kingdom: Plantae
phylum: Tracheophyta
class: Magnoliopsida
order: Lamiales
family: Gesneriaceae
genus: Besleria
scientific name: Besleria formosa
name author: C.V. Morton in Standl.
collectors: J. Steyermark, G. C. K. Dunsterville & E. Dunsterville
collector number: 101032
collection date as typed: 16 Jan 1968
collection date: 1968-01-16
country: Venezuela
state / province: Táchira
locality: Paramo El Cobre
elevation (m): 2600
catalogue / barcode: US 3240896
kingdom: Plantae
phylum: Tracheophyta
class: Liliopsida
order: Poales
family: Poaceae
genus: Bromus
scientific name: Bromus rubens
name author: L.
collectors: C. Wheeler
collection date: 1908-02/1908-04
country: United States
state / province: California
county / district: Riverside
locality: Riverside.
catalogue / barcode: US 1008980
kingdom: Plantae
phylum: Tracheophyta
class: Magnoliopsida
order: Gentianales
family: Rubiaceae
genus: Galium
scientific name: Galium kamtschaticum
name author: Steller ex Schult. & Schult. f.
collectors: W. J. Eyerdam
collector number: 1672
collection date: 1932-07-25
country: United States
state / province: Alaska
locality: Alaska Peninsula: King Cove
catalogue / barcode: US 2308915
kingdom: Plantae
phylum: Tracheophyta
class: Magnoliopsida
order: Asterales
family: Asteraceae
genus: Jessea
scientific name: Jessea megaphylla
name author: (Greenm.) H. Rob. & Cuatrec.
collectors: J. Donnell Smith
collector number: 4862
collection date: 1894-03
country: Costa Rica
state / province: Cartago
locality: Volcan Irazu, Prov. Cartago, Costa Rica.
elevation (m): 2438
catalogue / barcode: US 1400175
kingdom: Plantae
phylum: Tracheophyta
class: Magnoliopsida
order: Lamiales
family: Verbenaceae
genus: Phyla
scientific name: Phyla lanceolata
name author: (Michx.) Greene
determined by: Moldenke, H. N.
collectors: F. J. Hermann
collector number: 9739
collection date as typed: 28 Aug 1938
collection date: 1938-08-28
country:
══════
**Task to complete**
Please reproduce, character for character, the lines of the entries above from the line with "county / district: Riverside" up to and including the line with "collector number: 1672".

**Exercise output**
county / district: Riverside
locality: Riverside.
catalogue / barcode: US 1008980
kingdom: Plantae
phylum: Tracheophyta
class: Magnoliopsida
order: Gentianales
family: Rubiaceae
genus: Galium
scientific name: Galium kamtschaticum
name author: Steller ex Schult. & Schult. f.
collectors: W. J. Eyerdam
collector number: 1672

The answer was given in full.